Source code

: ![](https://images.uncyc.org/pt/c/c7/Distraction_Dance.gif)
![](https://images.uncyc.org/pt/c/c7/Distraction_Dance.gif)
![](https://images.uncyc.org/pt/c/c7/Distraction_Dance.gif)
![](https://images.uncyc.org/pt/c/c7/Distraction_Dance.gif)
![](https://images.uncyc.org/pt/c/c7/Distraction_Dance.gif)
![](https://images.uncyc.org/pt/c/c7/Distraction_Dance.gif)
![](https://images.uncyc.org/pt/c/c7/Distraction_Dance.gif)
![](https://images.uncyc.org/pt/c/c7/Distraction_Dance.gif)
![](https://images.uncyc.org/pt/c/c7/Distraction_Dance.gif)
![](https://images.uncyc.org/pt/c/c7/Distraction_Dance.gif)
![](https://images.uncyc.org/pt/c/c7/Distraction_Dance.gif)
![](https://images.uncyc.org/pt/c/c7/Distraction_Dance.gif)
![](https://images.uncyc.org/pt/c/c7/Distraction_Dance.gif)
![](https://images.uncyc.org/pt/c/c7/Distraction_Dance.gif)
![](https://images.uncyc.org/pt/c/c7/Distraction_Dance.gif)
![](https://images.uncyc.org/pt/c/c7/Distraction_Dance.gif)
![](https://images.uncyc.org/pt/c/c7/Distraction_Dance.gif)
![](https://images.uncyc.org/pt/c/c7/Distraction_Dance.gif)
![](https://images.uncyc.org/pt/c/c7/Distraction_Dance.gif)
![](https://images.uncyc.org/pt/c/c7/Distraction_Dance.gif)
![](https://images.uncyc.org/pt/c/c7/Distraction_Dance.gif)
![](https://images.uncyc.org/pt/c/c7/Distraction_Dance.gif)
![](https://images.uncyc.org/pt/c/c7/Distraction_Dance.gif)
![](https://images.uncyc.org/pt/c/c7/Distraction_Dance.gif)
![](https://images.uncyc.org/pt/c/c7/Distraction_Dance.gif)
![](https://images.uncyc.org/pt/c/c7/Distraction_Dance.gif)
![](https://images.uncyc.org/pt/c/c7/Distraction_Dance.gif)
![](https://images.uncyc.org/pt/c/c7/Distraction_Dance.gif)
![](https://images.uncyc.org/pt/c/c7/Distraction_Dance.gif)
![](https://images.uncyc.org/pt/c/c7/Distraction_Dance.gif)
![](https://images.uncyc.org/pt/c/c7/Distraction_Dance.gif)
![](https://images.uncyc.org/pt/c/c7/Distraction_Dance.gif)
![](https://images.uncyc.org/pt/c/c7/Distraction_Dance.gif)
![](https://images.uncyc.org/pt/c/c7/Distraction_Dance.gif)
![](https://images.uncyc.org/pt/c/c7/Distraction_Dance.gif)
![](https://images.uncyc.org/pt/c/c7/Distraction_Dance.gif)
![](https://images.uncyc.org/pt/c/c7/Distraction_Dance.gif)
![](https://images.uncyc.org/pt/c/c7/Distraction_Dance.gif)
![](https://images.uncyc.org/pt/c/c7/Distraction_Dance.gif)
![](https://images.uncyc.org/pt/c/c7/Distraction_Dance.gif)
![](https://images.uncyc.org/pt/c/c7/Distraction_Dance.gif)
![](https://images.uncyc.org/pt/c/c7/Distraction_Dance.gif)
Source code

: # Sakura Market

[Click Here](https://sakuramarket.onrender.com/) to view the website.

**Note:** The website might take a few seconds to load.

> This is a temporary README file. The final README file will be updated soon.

====

## Exercise aim
Each entry should be written out again exactly, with no word left out.

## Task result
Source code

: ![](https://images.uncyc.org/pt/c/c7/Distraction_Dance.gif)
![](https://images.uncyc.org/pt/c/c7/Distraction_Dance.gif)
![](https://images.uncyc.org/pt/c/c7/Distraction_Dance.gif)
![](https://images.uncyc.org/pt/c/c7/Distraction_Dance.gif)
![](https://images.uncyc.org/pt/c/c7/Distraction_Dance.gif)
![](https://images.uncyc.org/pt/c/c7/Distraction_Dance.gif)
![](https://images.uncyc.org/pt/c/c7/Distraction_Dance.gif)
![](https://images.uncyc.org/pt/c/c7/Distraction_Dance.gif)
![](https://images.uncyc.org/pt/c/c7/Distraction_Dance.gif)
![](https://images.uncyc.org/pt/c/c7/Distraction_Dance.gif)
![](https://images.uncyc.org/pt/c/c7/Distraction_Dance.gif)
![](https://images.uncyc.org/pt/c/c7/Distraction_Dance.gif)
![](https://images.uncyc.org/pt/c/c7/Distraction_Dance.gif)
![](https://images.uncyc.org/pt/c/c7/Distraction_Dance.gif)
![](https://images.uncyc.org/pt/c/c7/Distraction_Dance.gif)
![](https://images.uncyc.org/pt/c/c7/Distraction_Dance.gif)
![](https://images.uncyc.org/pt/c/c7/Distraction_Dance.gif)
![](https://images.uncyc.org/pt/c/c7/Distraction_Dance.gif)
![](https://images.uncyc.org/pt/c/c7/Distraction_Dance.gif)
![](https://images.uncyc.org/pt/c/c7/Distraction_Dance.gif)
![](https://images.uncyc.org/pt/c/c7/Distraction_Dance.gif)
![](https://images.uncyc.org/pt/c/c7/Distraction_Dance.gif)
![](https://images.uncyc.org/pt/c/c7/Distraction_Dance.gif)
![](https://images.uncyc.org/pt/c/c7/Distraction_Dance.gif)
![](https://images.uncyc.org/pt/c/c7/Distraction_Dance.gif)
![](https://images.uncyc.org/pt/c/c7/Distraction_Dance.gif)
![](https://images.uncyc.org/pt/c/c7/Distraction_Dance.gif)
![](https://images.uncyc.org/pt/c/c7/Distraction_Dance.gif)
![](https://images.uncyc.org/pt/c/c7/Distraction_Dance.gif)
![](https://images.uncyc.org/pt/c/c7/Distraction_Dance.gif)
![](https://images.uncyc.org/pt/c/c7/Distraction_Dance.gif)
![](https://images.uncyc.org/pt/c/c7/Distraction_Dance.gif)
![](https://images.uncyc.org/pt/c/c7/Distraction_Dance.gif)
![](https://images.uncyc.org/pt/c/c7/Distraction_Dance.gif)
![](https://images.uncyc.org/pt/c/c7/Distraction_Dance.gif)
![](https://images.uncyc.org/pt/c/c7/Distraction_Dance.gif)
![](https://images.uncyc.org/pt/c/c7/Distraction_Dance.gif)
![](https://images.uncyc.org/pt/c/c7/Distraction_Dance.gif)
![](https://images.uncyc.org/pt/c/c7/Distraction_Dance.gif)
![](https://images.uncyc.org/pt/c/c7/Distraction_Dance.gif)
![](https://images.uncyc.org/pt/c/c7/Distraction_Dance.gif)
![](https://images.uncyc.org/pt/c/c7/Distraction_Dance.gif)
Source code

: # Sakura Market

[Click Here](https://sakuramarket.onrender.com/) to view the website.

**Note:** The website might take a few seconds to load.

> This is a temporary README file. The final README file will be updated soon.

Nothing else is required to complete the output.